Perkenalan
Membuka celah
Celah terbuka
Lebih dari kenal
Malam itu mereka gagal lembur gara-gara aku. Sebenarnya aku sudah bilang kalau tak masalah ikut lembur jika memang dibutuhkan, tapi Radite tidak mengizinkan. Alasannya malam ini adalah malam khusus pembaiatanku sebagai personel CDMA.
Sengaja kami mengulur waktu pulang agar tak dicurigai, berpura-pura masih membuka layar komputer walau tak ada yang dikerjakan. Paling tidak, ada hitungan uang lembur dua jam kalau kami baru keluar jam delapan malam.
Dari Genta, aku tahu trik semacam itu dicetuskan Radite. Katanya pula, ada kecenderungan penghuni ruangan DE selalu pulang malam. Jika pulang tepat waktu justru dicurigai ada sesuatu.
“Sahya, khusus kamu nggak usah ikut-ikutan lembur ya. Kasihan kalau anak perempuan pulang malam. Apalagi pulang sendiri. Saya jadi ingat anak perempuan di rumah.”
Mendengar kekhawatiran Pak Syaqar, aku jadi merasa ingin punya bapak seperti itu, yang mengkhawatirkanku.
“Biasanya kalau lembur sampai jam berapa memangnya, Pak?”
“Bisa nyambung sampai pagi. Radite, Acok, Genta sering tidur di sini kalau sibuk mengerjakan tender atau menjelang serah terima kapal. Maklum masih muda. Belum ketanggungan keluarga. Kamu tinggal di mana Sahya?”
Ketika kuceritakan di mana aku tinggal, lima mulut hampir bersamaan mengucap, “Tetangganya Radite?”
“Dia anak kos baru. Jumat sore baru dateng,” jawab Radite.
Aku menatap Radite keheranan.
“Kamu mau nanya dari mana aku tahu? Kan kosmu di depan kosku. Kamarmu lantai dua kan? Jendela kamarmu hadap-hadapan sama jendela kamarku.”
Saat aku masih tercengang, tiba-tiba Genta menggeser kursinya di antara aku dan Radite. Seperti anjing, dia mengendus-endus.
“Hmmm ... ada aroma-aroma—”
“Bebek Mak Atika,” ceplos Radite sembari melihat jam tangannya. “Ayo jalanlah sudah waktunya.”
Satu per satu komputer dimatikan. Lampu ruangan pula. Kami jadi penghuni terakhir lantai dua.
Sampai di parkiran, Genta menawarkan tumpangan. Namun dia menyayangkan soal helm.
“Sahyang, helmnya. Kamu bonceng aku lagi?” Radite menyerahkan helm hijau curiannya padaku.
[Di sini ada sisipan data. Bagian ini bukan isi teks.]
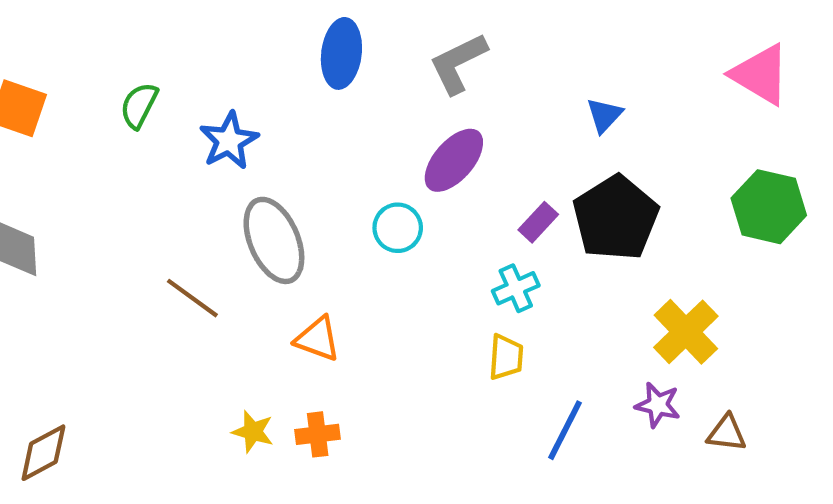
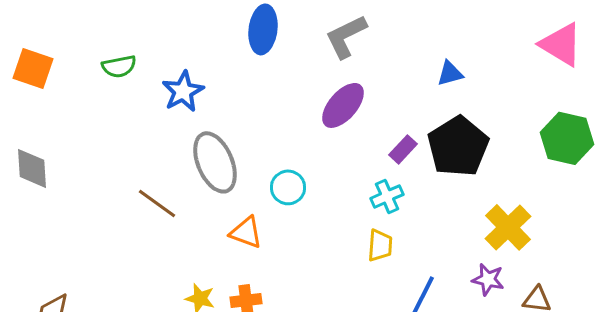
green semicircle: (139, 105) -> (119, 66), turned -128
blue triangle: (604, 115) -> (450, 73), turned 32
cyan circle: (398, 228) -> (288, 187), moved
“Eh eh eh tunggu dulu,” Genta menyetop sepeda motor Radite. “Ini ceritanya kalian sudah saling kenal? Udah sering boncengan gitu? Harus klarifikasi ini di Mak Atika.”
Radite mempersilakanku ikut siapa saja, tapi pilihanku malah jatuh ke dia. Dalam perjalanan aku sering memergokinya melirikku dari spion. Radite malah memasang senyum ketika pandanganku bertemu dengannya.
“Kamu kok nekat mau kerja di Tanjung Selaka? Pak Oefi nggak ngomong beban kerja di bagian DE? Nggak ngomong soal gaji?” Radite mencoba mengisi keheningan di antara kami.